▸ **Given passage**
========================================

How does this compare to money spent on other things?

“And all of this is happening at a time when, throughout the world, 800 billion dollars are put into military spending, 400 billion are spent on narcotic drugs, and a trillion dollars are invested in commercial advertising.

“By the end of 1998, the third world’s external debt amounted to 2.4 trillion dollars, that is, four times the total in 1982, only 18 years ago.”

What happened to all the debt payments — any relief yet?

“Between 1982 and 1998, these countries paid over 3.4 trillion dollars for debt servicing, in other words, almost a trillion dollars more than the current debt. Far from decreasing, the debt grew by 45% in those 16 years.

“Despite the neoliberal discourse on the opportunities created by the open-trading system the underdeveloped countries, with 85% of the world’s population, accounted for only 34.6% of world exports in 1998. That is less than in 1953, despite the fact that their population has more than doubled.”

So, how do the wealthy nations help the poor?

“While flows of official development assistance in 1992 represented 0.33% of the developed countries’ gross national product, by 1998, six years later, that percentage had dropped to 0.23%, far below the 0.7% goal set by the United Nations.

Therefore, while the wealthy world is becoming increasingly wealthy, contributions to the development of the large number of poor people decrease every year. Solidarity and responsibility shrink further by the year.”

========================================

▸ **Extracted records**
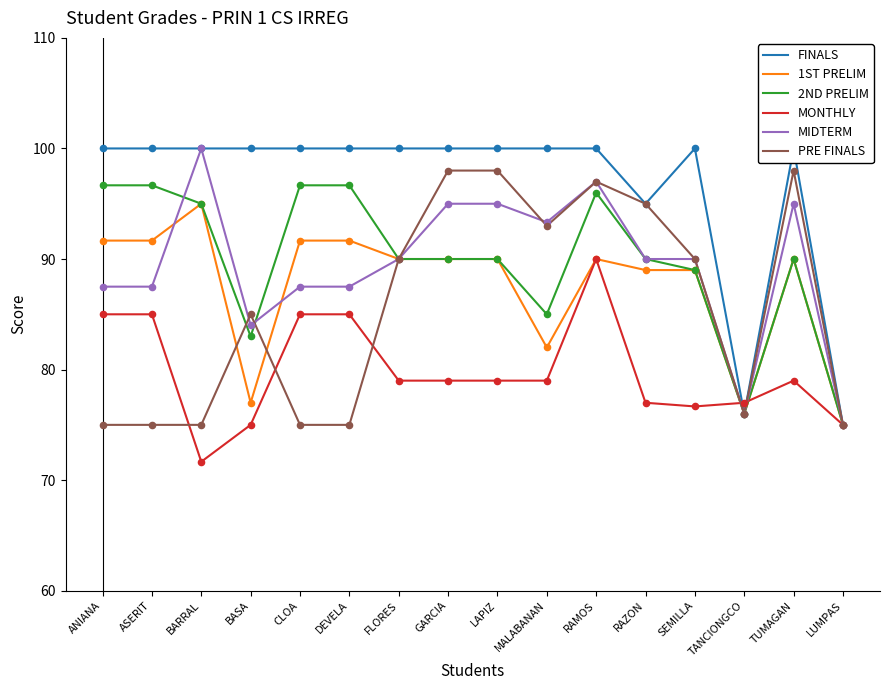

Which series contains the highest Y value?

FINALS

========================================

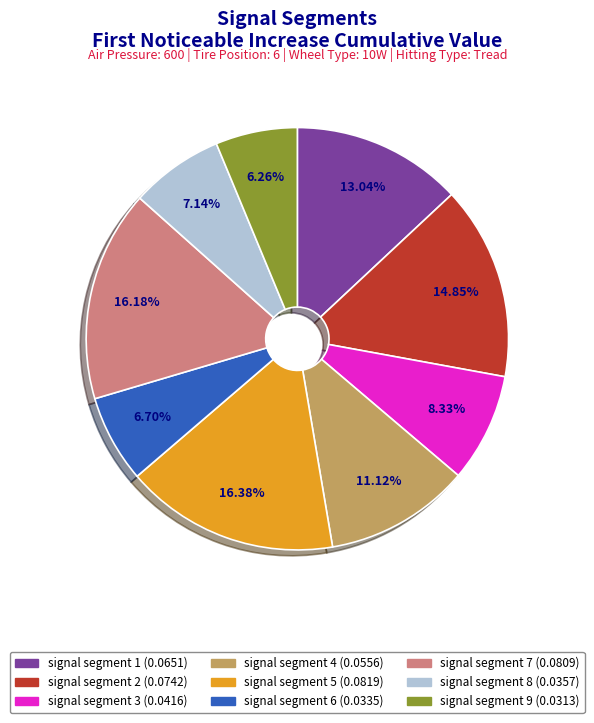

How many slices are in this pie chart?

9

========================================

▸ **Exercise A**
List every percentage figure that appears in the debt passage, in the order it appears.
▸ **Exercise B**
Repeat word for word the section of the debt passage from "What happened to" up to and including "the United Nations.".
The rows are separate material with no connection to the debt passage.

▸ **Exercise solution A**
45%, 85%, 34.6%, 0.33%, 0.23%, 0.7%

▸ **Exercise solution B**
What happened to all the debt payments — any relief yet?

“Between 1982 and 1998, these countries paid over 3.4 trillion dollars for debt servicing, in other words, almost a trillion dollars more than the current debt. Far from decreasing, the debt grew by 45% in those 16 years.

“Despite the neoliberal discourse on the opportunities created by the open-trading system the underdeveloped countries, with 85% of the world’s population, accounted for only 34.6% of world exports in 1998. That is less than in 1953, despite the fact that their population has more than doubled.”

So, how do the wealthy nations help the poor?

“While flows of official development assistance in 1992 represented 0.33% of the developed countries’ gross national product, by 1998, six years later, that percentage had dropped to 0.23%, far below the 0.7% goal set by the United Nations.